More than 100,000 Afghan migrants have fled Pakistan since the start of October when the government announced that 1.7 million Afghans it says are living illegally in Pakistan have a one-month deadline to leave.
"To avoid any humiliation by the Pakistani authorities I have decided to leave," Zulfiqar Khan, who was born to refugee parents in a sprawling Peshawar aid camp, told AFP last week.
More than 80 percent have left via the northern Torkham border in Khyber Pakhtunkhwa province, where the majority of Afghan migrants live.
Police in the province said they have not yet begun arrests as families leave voluntarily, but Afghan refugees in Karachi and Islamabad have reported arrests, harassment and extortion.
- 'Significant risk' -
Lawyers and activists have said the scale of the crackdown is unprecedented, appealing for more time for Afghans -- some of whom have lived for decades in the country -- to be given more time to pack up with dignity.
"The Pakistani government is using threats, abuse, and detention to coerce Afghan asylum seekers without legal status to return to Afghanistan or face deportation," Human Rights Watch said on Tuesday.
"The situation in Afghanistan remains dangerous for many who fled, and deportation will expose them to significant security risks, including threats to their lives and well-being."

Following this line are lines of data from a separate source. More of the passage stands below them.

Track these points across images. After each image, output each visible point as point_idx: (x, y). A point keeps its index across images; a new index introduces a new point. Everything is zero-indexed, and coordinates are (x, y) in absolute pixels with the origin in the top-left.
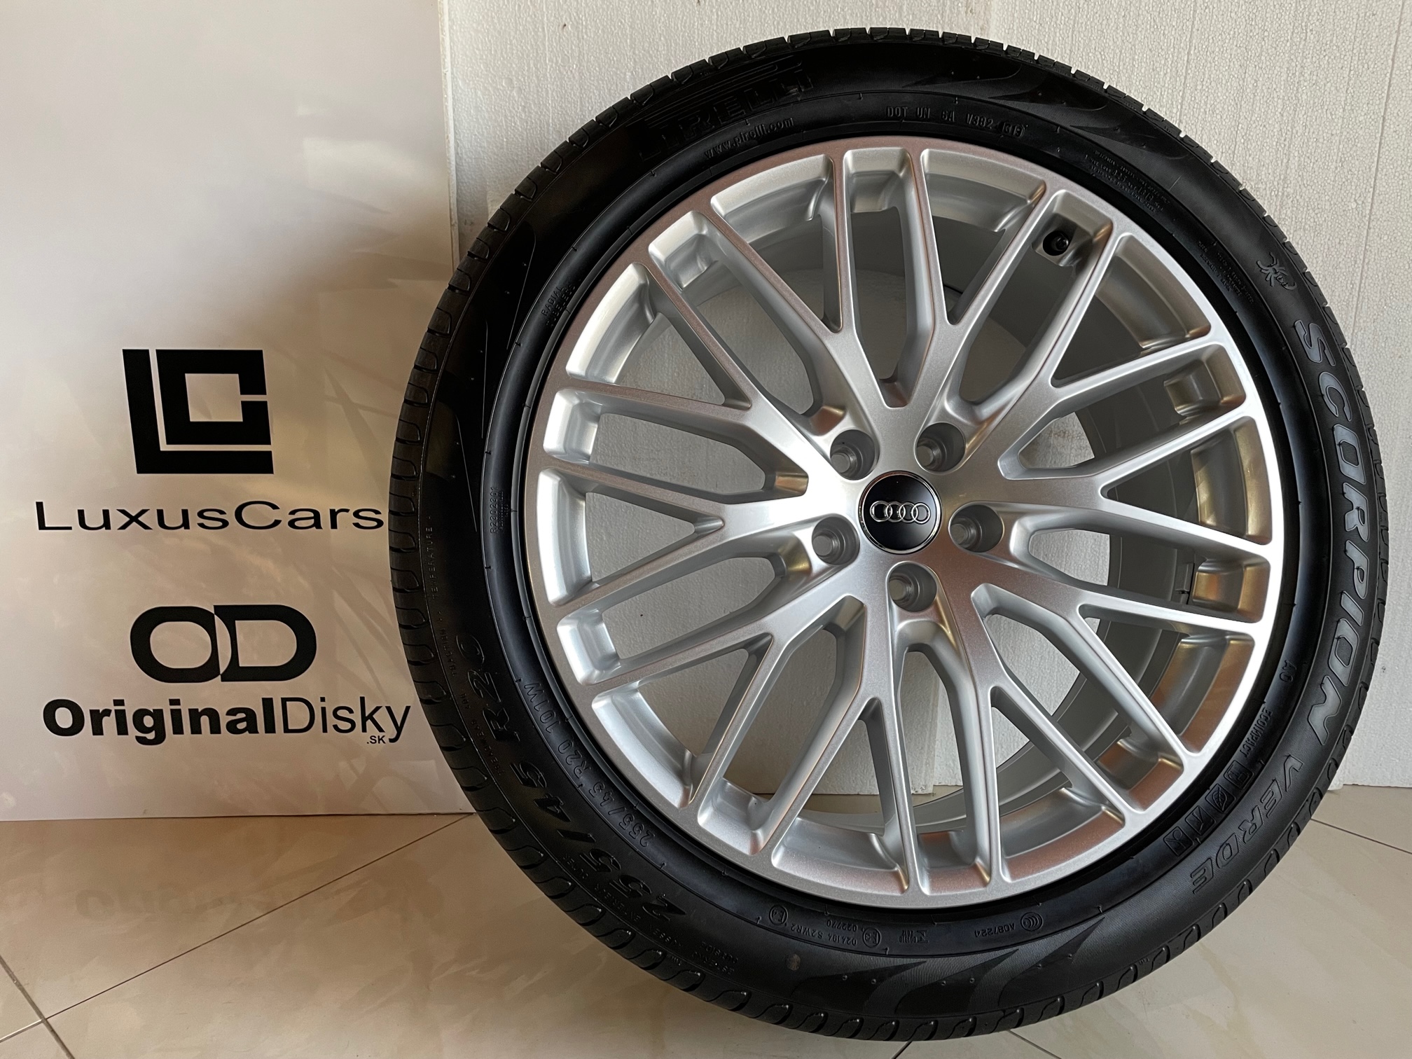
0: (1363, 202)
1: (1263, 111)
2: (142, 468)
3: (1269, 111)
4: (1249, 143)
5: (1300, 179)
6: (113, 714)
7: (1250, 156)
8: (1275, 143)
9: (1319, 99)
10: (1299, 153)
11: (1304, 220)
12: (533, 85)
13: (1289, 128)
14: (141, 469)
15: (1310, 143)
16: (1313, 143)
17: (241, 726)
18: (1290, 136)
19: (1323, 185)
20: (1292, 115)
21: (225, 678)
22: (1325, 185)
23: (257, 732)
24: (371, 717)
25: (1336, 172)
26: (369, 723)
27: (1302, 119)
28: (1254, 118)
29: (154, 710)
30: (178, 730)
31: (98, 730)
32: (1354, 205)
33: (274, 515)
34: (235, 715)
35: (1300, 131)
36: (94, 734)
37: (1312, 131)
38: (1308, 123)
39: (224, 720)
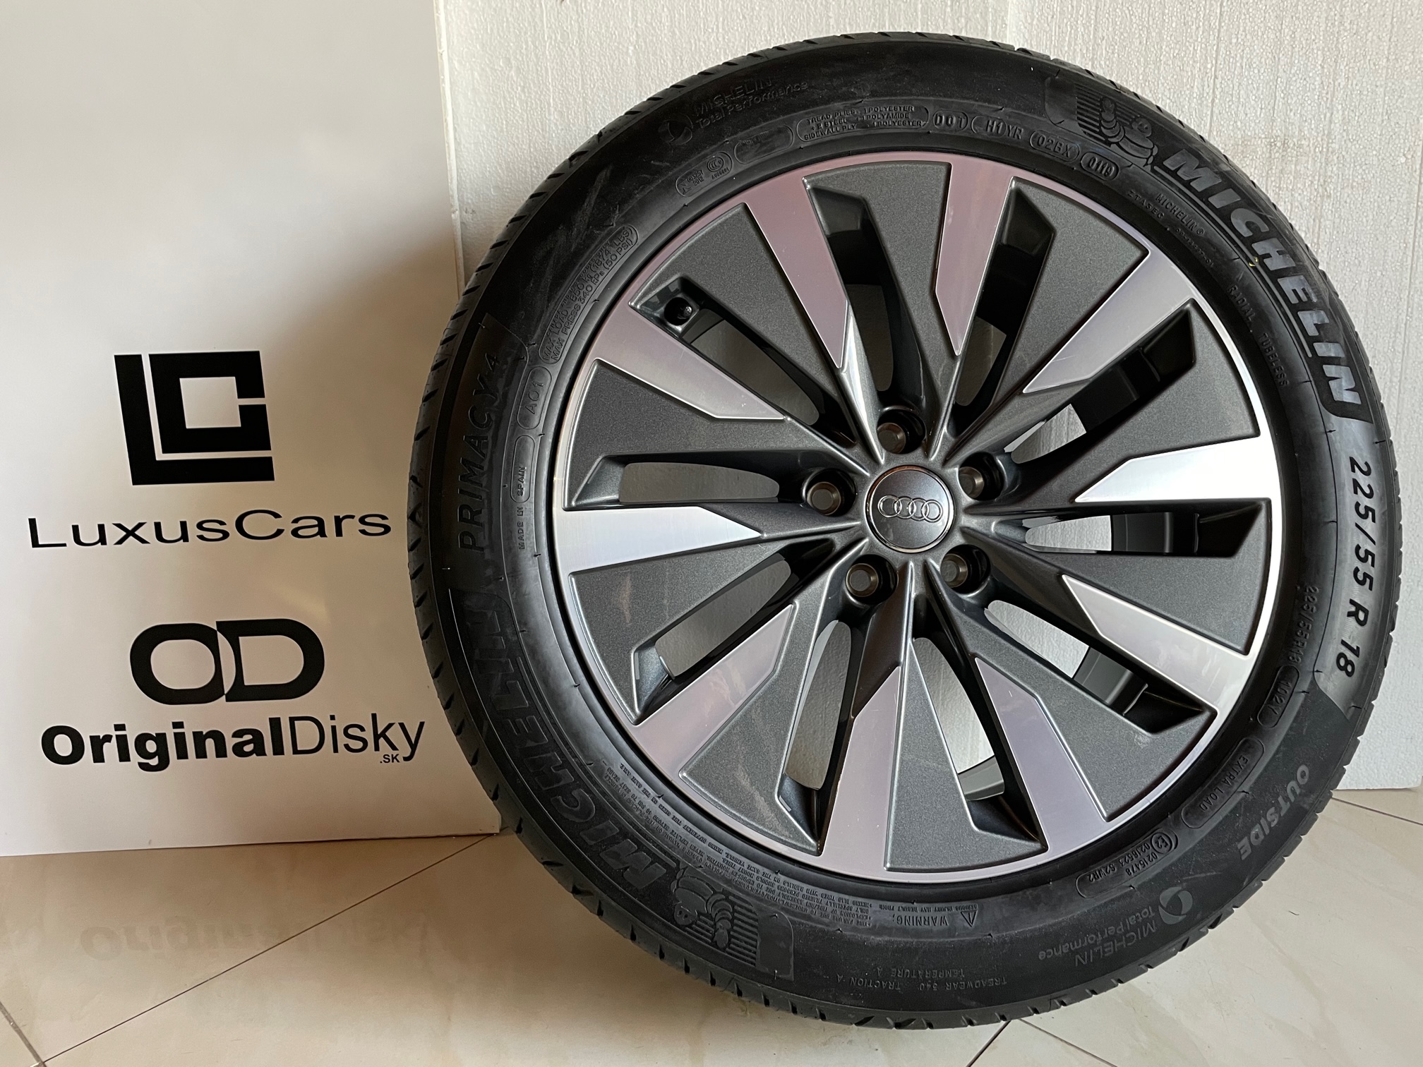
0: (1412, 156)
1: (1302, 63)
2: (138, 479)
3: (1309, 64)
4: (1289, 97)
5: (1345, 134)
6: (114, 740)
7: (1291, 110)
8: (1316, 97)
9: (1361, 50)
10: (1342, 107)
11: (1351, 177)
12: (532, 63)
13: (1331, 81)
14: (136, 481)
15: (1354, 96)
16: (1356, 96)
17: (248, 748)
18: (1332, 89)
19: (1369, 139)
20: (1333, 67)
21: (231, 697)
22: (1371, 140)
23: (265, 755)
24: (383, 735)
25: (1383, 124)
26: (382, 741)
27: (1344, 70)
28: (1293, 71)
29: (156, 734)
30: (182, 754)
31: (98, 757)
32: (1403, 160)
33: (274, 525)
34: (241, 737)
35: (1343, 84)
36: (95, 761)
37: (1355, 83)
38: (1350, 75)
39: (230, 742)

Millions of Afghans have crossed the border during decades of conflict, making Pakistan the host of one of the world's largest refugee populations.
Hundreds of thousands of Afghans are estimated to have fled to Pakistan since the Taliban government took control in August 2021.
Pakistan has said the deportations are to protect the "welfare and security" of the country, where anti-Afghan sentiment has been growing amid prolonged economic hardship and a rise in cross-border militancy.